Australian Bureau of Statistics (ABS)revealing that 13.8% of Aussie adults consider themselves daily smokers.

It’s a sad statistic given the irrefutable evidence of the damage that smoking does both to your health and your finances. Today I’ll give a couple of examples which may help to motivate smokers to give up, at least cut down.

Think about two people aged 25.. Assume that one chooses to smoke, and the other chooses to invest the price of a large packet of cigarettes a day ($29 a day or $882 a month) into a managed fund that invests her money into a range of blue-chip shares.
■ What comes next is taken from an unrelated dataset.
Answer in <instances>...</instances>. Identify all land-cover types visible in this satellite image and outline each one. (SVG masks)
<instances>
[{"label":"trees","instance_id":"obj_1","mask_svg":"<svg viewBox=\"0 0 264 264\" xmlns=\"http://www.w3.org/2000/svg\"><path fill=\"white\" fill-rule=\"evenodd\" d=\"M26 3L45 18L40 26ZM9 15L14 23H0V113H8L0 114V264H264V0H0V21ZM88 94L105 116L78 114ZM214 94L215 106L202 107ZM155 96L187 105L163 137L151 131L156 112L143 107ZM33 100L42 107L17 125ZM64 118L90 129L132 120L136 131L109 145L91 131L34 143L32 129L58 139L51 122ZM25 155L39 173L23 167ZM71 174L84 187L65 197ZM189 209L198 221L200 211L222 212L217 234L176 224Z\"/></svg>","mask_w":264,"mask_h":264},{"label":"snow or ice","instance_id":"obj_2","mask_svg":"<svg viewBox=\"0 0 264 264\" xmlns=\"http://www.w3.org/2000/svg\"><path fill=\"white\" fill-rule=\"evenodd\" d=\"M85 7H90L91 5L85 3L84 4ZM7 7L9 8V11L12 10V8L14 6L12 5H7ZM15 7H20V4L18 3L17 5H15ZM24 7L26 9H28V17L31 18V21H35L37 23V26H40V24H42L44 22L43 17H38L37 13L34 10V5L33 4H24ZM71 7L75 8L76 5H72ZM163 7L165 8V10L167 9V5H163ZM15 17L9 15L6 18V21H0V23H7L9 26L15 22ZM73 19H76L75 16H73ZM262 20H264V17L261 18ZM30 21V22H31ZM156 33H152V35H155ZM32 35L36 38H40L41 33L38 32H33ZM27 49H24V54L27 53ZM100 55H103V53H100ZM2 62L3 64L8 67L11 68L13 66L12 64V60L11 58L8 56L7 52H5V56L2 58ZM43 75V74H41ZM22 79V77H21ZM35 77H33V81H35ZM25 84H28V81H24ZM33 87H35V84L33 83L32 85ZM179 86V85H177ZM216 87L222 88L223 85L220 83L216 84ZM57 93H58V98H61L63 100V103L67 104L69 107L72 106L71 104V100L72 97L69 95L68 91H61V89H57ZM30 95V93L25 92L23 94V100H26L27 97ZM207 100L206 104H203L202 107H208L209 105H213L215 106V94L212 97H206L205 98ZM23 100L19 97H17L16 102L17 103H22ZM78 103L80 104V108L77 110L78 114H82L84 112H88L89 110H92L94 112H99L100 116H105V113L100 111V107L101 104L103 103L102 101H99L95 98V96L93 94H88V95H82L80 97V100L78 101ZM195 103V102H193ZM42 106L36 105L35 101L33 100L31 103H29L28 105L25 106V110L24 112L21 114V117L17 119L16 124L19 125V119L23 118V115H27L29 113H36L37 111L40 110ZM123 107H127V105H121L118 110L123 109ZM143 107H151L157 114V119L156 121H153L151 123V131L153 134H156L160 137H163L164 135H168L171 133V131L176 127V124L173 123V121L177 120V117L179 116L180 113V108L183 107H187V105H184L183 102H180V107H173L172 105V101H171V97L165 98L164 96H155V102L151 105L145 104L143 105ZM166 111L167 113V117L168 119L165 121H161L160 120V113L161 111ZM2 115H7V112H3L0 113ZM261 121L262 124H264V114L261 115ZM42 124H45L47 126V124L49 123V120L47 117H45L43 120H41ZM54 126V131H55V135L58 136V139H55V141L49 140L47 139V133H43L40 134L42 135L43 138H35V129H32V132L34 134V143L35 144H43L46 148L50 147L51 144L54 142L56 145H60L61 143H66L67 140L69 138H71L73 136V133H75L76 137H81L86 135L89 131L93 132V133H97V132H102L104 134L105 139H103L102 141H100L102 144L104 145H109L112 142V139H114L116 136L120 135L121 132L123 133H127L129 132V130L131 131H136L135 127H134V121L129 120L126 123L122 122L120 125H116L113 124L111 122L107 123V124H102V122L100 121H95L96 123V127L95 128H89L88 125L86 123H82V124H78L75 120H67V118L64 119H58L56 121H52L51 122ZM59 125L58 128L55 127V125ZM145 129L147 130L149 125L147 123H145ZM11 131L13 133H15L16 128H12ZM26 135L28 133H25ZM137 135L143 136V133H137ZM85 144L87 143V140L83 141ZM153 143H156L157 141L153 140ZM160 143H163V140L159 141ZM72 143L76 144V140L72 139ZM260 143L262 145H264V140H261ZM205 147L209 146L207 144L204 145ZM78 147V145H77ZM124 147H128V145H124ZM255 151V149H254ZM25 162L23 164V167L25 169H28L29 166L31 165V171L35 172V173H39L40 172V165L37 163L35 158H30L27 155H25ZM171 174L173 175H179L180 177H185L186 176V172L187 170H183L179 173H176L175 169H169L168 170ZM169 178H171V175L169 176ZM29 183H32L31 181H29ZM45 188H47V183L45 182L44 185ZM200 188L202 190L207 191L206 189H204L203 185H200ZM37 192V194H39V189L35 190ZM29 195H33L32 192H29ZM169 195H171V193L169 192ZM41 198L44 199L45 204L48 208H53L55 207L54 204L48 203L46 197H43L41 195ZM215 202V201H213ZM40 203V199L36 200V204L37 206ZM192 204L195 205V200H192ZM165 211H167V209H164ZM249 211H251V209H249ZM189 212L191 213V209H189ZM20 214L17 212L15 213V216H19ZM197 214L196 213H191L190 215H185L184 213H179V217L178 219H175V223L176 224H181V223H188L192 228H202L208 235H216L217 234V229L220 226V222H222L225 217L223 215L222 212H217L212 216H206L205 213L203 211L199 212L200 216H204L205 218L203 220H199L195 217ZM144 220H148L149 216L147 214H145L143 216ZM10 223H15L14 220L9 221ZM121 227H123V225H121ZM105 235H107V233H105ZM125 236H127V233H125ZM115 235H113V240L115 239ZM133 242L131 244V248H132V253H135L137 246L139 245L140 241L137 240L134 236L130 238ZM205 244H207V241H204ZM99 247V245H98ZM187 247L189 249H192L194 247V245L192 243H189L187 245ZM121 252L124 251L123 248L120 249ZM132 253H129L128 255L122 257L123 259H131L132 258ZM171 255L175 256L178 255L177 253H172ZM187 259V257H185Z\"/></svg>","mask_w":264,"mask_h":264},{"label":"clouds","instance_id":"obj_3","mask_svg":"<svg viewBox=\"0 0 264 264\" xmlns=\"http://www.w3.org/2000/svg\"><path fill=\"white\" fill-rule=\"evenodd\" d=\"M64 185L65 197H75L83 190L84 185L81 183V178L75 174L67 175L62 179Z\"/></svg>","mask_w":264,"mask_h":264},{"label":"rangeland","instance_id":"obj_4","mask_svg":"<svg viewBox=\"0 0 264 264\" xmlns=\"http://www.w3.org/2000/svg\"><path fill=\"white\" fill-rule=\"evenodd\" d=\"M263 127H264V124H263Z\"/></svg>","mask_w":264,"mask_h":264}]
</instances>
The price of cigarettes rises at least as fast as inflation, so it we assume inflation runs at 3 per cent per annum, the price of cigarettes will rise by 3 per cent per annum..

If the non-smoker increases their investment by 3 per cent per annum too, the amount invested, or spent on cigarettes, by age 65 will be $818,000. If the share trust returns 9 per cent per annum, (a realistic return if inflation is 3%) the sum accumulated by the investor will be $4.6 million at age 65. The smoker’s return on their investment is ongoing health problems, the non-smoker has become seriously wealthy.

You may argue that $4.6 million won’t be a huge sum in 40 years time after inflation is taken into account, but it is equivalent to about $1.4 million in today’s dollars.

Put it another way. If a person who is young now wants to retire at age 65 with the equivalent of $1.4 million in today’s dollars all they have to do is invest the equivalent of a packet of cigarettes a day from the day they start work.

What if you are older and have a mortgage?

CASE STUDY You are age 35 and have a home loan of $400,000 over 30 years which you are repaying it at $2147 a month. If you quit smoking and use the $882 a month saved to increase your payments to $3029 a month you will pay off the loan in 16 years. You will be debt free at 51 instead of 65 and save over $200,000 in interest.

If you give up smoking make sure you commit the money that you are going to save, otherwise, it’ll be quickly frittered away like your last pay rise. If you have a home loan immediately increase the repayments by the amount you no longer spend on cigarettes, if you don’t have a loan, talk to an adviser about a regular savings plan. Above all get serious – as my GP says “they all stop after the first heart attack”.